[WHAT YOU WILL DO]
Read through the listing below and copy each line in which the word "properties" occurs.

[RECORDS]
- - - -

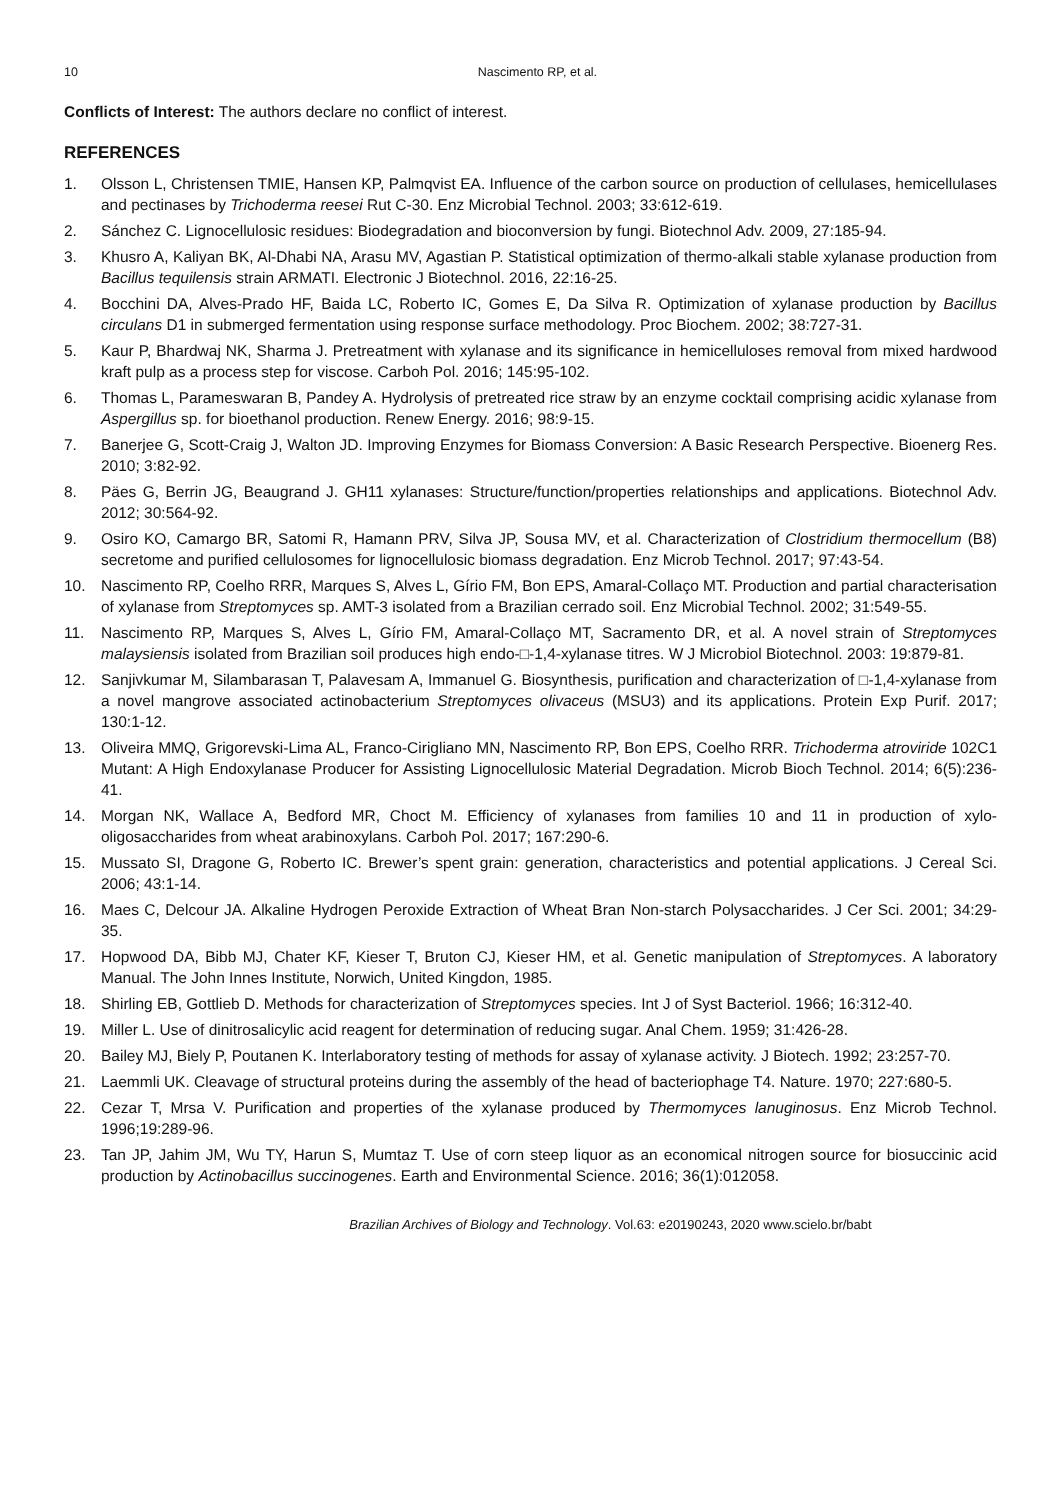10 Nascimento RP, et al.
Conflicts of Interest: The authors declare no conflict of interest.
REFERENCES
1. Olsson L, Christensen TMIE, Hansen KP, Palmqvist EA. Influence of the carbon source on production of cellulases, hemicellulases and pectinases by Trichoderma reesei Rut C-30. Enz Microbial Technol. 2003; 33:612-619.
2. Sánchez C. Lignocellulosic residues: Biodegradation and bioconversion by fungi. Biotechnol Adv. 2009, 27:185-94.
3. Khusro A, Kaliyan BK, Al-Dhabi NA, Arasu MV, Agastian P. Statistical optimization of thermo-alkali stable xylanase production from Bacillus tequilensis strain ARMATI. Electronic J Biotechnol. 2016, 22:16-25.
4. Bocchini DA, Alves-Prado HF, Baida LC, Roberto IC, Gomes E, Da Silva R. Optimization of xylanase production by Bacillus circulans D1 in submerged fermentation using response surface methodology. Proc Biochem. 2002; 38:727-31.
5. Kaur P, Bhardwaj NK, Sharma J. Pretreatment with xylanase and its significance in hemicelluloses removal from mixed hardwood kraft pulp as a process step for viscose. Carboh Pol. 2016; 145:95-102.
6. Thomas L, Parameswaran B, Pandey A. Hydrolysis of pretreated rice straw by an enzyme cocktail comprising acidic xylanase from Aspergillus sp. for bioethanol production. Renew Energy. 2016; 98:9-15.
7. Banerjee G, Scott-Craig J, Walton JD. Improving Enzymes for Biomass Conversion: A Basic Research Perspective. Bioenerg Res. 2010; 3:82-92.
8. Päes G, Berrin JG, Beaugrand J. GH11 xylanases: Structure/function/properties relationships and applications. Biotechnol Adv. 2012; 30:564-92.
9. Osiro KO, Camargo BR, Satomi R, Hamann PRV, Silva JP, Sousa MV, et al. Characterization of Clostridium thermocellum (B8) secretome and purified cellulosomes for lignocellulosic biomass degradation. Enz Microb Technol. 2017; 97:43-54.
10. Nascimento RP, Coelho RRR, Marques S, Alves L, Gírio FM, Bon EPS, Amaral-Collaço MT. Production and partial characterisation of xylanase from Streptomyces sp. AMT-3 isolated from a Brazilian cerrado soil. Enz Microbial Technol. 2002; 31:549-55.
11. Nascimento RP, Marques S, Alves L, Gírio FM, Amaral-Collaço MT, Sacramento DR, et al. A novel strain of Streptomyces malaysiensis isolated from Brazilian soil produces high endo-□-1,4-xylanase titres. W J Microbiol Biotechnol. 2003: 19:879-81.
12. Sanjivkumar M, Silambarasan T, Palavesam A, Immanuel G. Biosynthesis, purification and characterization of □-1,4-xylanase from a novel mangrove associated actinobacterium Streptomyces olivaceus (MSU3) and its applications. Protein Exp Purif. 2017; 130:1-12.
13. Oliveira MMQ, Grigorevski-Lima AL, Franco-Cirigliano MN, Nascimento RP, Bon EPS, Coelho RRR. Trichoderma atroviride 102C1 Mutant: A High Endoxylanase Producer for Assisting Lignocellulosic Material Degradation. Microb Bioch Technol. 2014; 6(5):236-41.
14. Morgan NK, Wallace A, Bedford MR, Choct M. Efficiency of xylanases from families 10 and 11 in production of xylo-oligosaccharides from wheat arabinoxylans. Carboh Pol. 2017; 167:290-6.
15. Mussato SI, Dragone G, Roberto IC. Brewer’s spent grain: generation, characteristics and potential applications. J Cereal Sci. 2006; 43:1-14.
16. Maes C, Delcour JA. Alkaline Hydrogen Peroxide Extraction of Wheat Bran Non-starch Polysaccharides. J Cer Sci. 2001; 34:29-35.
17. Hopwood DA, Bibb MJ, Chater KF, Kieser T, Bruton CJ, Kieser HM, et al. Genetic manipulation of Streptomyces. A laboratory Manual. The John Innes Institute, Norwich, United Kingdon, 1985.
18. Shirling EB, Gottlieb D. Methods for characterization of Streptomyces species. Int J of Syst Bacteriol. 1966; 16:312-40.
19. Miller L. Use of dinitrosalicylic acid reagent for determination of reducing sugar. Anal Chem. 1959; 31:426-28.
20. Bailey MJ, Biely P, Poutanen K. Interlaboratory testing of methods for assay of xylanase activity. J Biotech. 1992; 23:257-70.
21. Laemmli UK. Cleavage of structural proteins during the assembly of the head of bacteriophage T4. Nature. 1970; 227:680-5.
22. Cezar T, Mrsa V. Purification and properties of the xylanase produced by Thermomyces lanuginosus. Enz Microb Technol. 1996;19:289-96.
23. Tan JP, Jahim JM, Wu TY, Harun S, Mumtaz T. Use of corn steep liquor as an economical nitrogen source for biosuccinic acid production by Actinobacillus succinogenes. Earth and Environmental Science. 2016; 36(1):012058.
Brazilian Archives of Biology and Technology. Vol.63: e20190243, 2020 www.scielo.br/babt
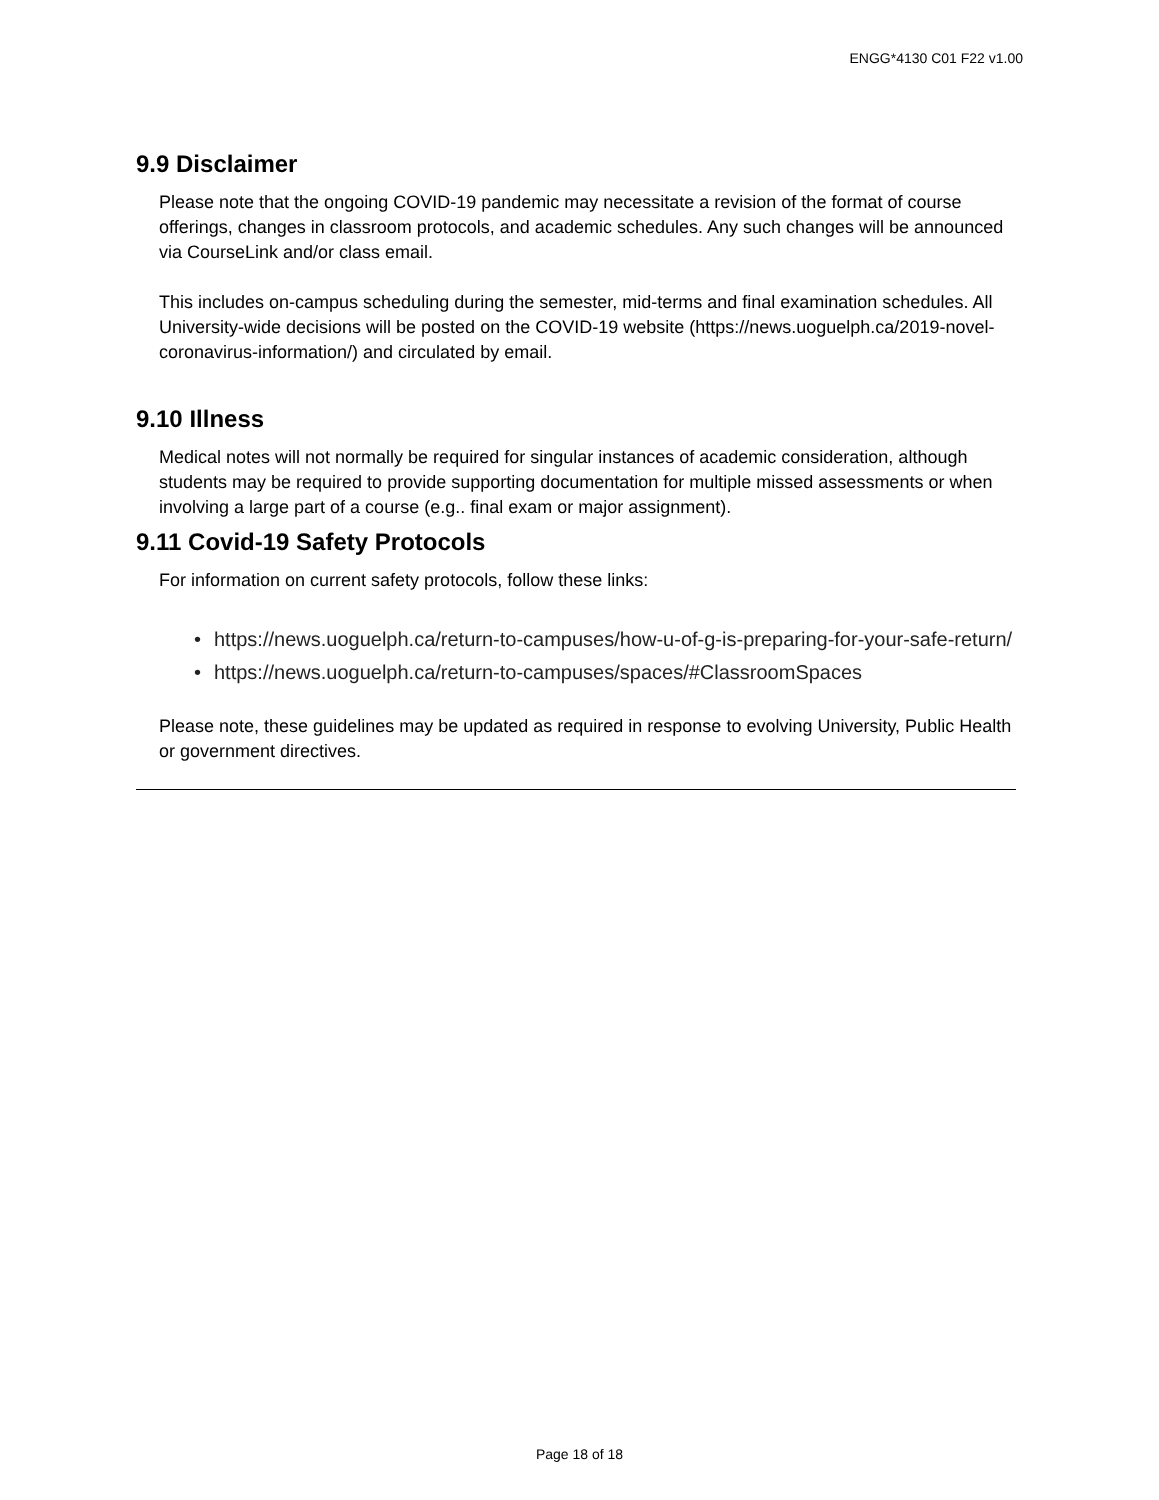ENGG*4130 C01 F22 v1.00
9.9 Disclaimer
Please note that the ongoing COVID-19 pandemic may necessitate a revision of the format of course offerings, changes in classroom protocols, and academic schedules. Any such changes will be announced via CourseLink and/or class email.
This includes on-campus scheduling during the semester, mid-terms and final examination schedules. All University-wide decisions will be posted on the COVID-19 website (https://news.uoguelph.ca/2019-novel-coronavirus-information/) and circulated by email.
9.10 Illness
Medical notes will not normally be required for singular instances of academic consideration, although students may be required to provide supporting documentation for multiple missed assessments or when involving a large part of a course (e.g.. final exam or major assignment).
9.11 Covid-19 Safety Protocols
For information on current safety protocols, follow these links:
• https://news.uoguelph.ca/return-to-campuses/how-u-of-g-is-preparing-for-your-safe-return/
• https://news.uoguelph.ca/return-to-campuses/spaces/#ClassroomSpaces
Please note, these guidelines may be updated as required in response to evolving University, Public Health or government directives.
Page 18 of 18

- - - -

[YOUR SOLUTION]
8. Päes G, Berrin JG, Beaugrand J. GH11 xylanases: Structure/function/properties relationships and applications. Biotechnol Adv. 2012; 30:564-92.
22. Cezar T, Mrsa V. Purification and properties of the xylanase produced by Thermomyces lanuginosus. Enz Microb Technol. 1996;19:289-96.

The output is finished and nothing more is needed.